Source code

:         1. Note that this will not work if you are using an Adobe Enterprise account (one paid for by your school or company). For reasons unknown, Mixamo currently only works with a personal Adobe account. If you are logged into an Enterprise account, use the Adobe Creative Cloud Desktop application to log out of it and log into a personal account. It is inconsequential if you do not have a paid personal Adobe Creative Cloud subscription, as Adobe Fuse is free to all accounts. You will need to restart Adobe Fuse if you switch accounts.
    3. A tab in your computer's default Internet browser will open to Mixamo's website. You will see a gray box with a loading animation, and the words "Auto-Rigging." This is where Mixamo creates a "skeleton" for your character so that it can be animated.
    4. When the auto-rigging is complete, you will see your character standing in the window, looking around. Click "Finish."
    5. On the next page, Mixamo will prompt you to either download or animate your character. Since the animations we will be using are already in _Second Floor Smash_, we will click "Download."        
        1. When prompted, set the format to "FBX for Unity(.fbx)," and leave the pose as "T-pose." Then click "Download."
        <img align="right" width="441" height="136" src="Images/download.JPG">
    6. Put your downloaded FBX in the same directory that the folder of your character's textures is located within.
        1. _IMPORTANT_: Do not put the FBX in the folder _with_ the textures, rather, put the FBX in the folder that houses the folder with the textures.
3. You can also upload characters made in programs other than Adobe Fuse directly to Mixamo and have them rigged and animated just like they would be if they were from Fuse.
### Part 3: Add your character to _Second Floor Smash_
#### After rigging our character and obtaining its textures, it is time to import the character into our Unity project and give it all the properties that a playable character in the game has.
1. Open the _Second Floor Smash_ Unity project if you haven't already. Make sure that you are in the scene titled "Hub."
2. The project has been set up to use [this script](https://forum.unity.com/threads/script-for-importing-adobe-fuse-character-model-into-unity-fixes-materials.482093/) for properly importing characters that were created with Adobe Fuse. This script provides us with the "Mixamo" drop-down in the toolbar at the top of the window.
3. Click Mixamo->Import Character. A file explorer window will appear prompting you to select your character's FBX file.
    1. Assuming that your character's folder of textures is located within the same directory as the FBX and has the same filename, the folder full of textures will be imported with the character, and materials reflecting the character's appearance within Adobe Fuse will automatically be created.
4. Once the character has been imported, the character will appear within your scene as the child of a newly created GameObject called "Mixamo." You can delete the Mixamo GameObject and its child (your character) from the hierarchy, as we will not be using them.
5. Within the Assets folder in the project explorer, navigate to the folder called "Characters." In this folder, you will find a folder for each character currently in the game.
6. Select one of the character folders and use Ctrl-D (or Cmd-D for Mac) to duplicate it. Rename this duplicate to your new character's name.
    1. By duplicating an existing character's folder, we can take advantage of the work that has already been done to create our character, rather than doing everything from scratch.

▶ WORK REQUEST:
What is needed is an exact copy of every record above.

▶ ANSWER:
Source code

:         1. Note that this will not work if you are using an Adobe Enterprise account (one paid for by your school or company). For reasons unknown, Mixamo currently only works with a personal Adobe account. If you are logged into an Enterprise account, use the Adobe Creative Cloud Desktop application to log out of it and log into a personal account. It is inconsequential if you do not have a paid personal Adobe Creative Cloud subscription, as Adobe Fuse is free to all accounts. You will need to restart Adobe Fuse if you switch accounts.
    3. A tab in your computer's default Internet browser will open to Mixamo's website. You will see a gray box with a loading animation, and the words "Auto-Rigging." This is where Mixamo creates a "skeleton" for your character so that it can be animated.
    4. When the auto-rigging is complete, you will see your character standing in the window, looking around. Click "Finish."
    5. On the next page, Mixamo will prompt you to either download or animate your character. Since the animations we will be using are already in _Second Floor Smash_, we will click "Download."        
        1. When prompted, set the format to "FBX for Unity(.fbx)," and leave the pose as "T-pose." Then click "Download."
        <img align="right" width="441" height="136" src="Images/download.JPG">
    6. Put your downloaded FBX in the same directory that the folder of your character's textures is located within.
        1. _IMPORTANT_: Do not put the FBX in the folder _with_ the textures, rather, put the FBX in the folder that houses the folder with the textures.
3. You can also upload characters made in programs other than Adobe Fuse directly to Mixamo and have them rigged and animated just like they would be if they were from Fuse.
### Part 3: Add your character to _Second Floor Smash_
#### After rigging our character and obtaining its textures, it is time to import the character into our Unity project and give it all the properties that a playable character in the game has.
1. Open the _Second Floor Smash_ Unity project if you haven't already. Make sure that you are in the scene titled "Hub."
2. The project has been set up to use [this script](https://forum.unity.com/threads/script-for-importing-adobe-fuse-character-model-into-unity-fixes-materials.482093/) for properly importing characters that were created with Adobe Fuse. This script provides us with the "Mixamo" drop-down in the toolbar at the top of the window.
3. Click Mixamo->Import Character. A file explorer window will appear prompting you to select your character's FBX file.
    1. Assuming that your character's folder of textures is located within the same directory as the FBX and has the same filename, the folder full of textures will be imported with the character, and materials reflecting the character's appearance within Adobe Fuse will automatically be created.
4. Once the character has been imported, the character will appear within your scene as the child of a newly created GameObject called "Mixamo." You can delete the Mixamo GameObject and its child (your character) from the hierarchy, as we will not be using them.
5. Within the Assets folder in the project explorer, navigate to the folder called "Characters." In this folder, you will find a folder for each character currently in the game.
6. Select one of the character folders and use Ctrl-D (or Cmd-D for Mac) to duplicate it. Rename this duplicate to your new character's name.
    1. By duplicating an existing character's folder, we can take advantage of the work that has already been done to create our character, rather than doing everything from scratch.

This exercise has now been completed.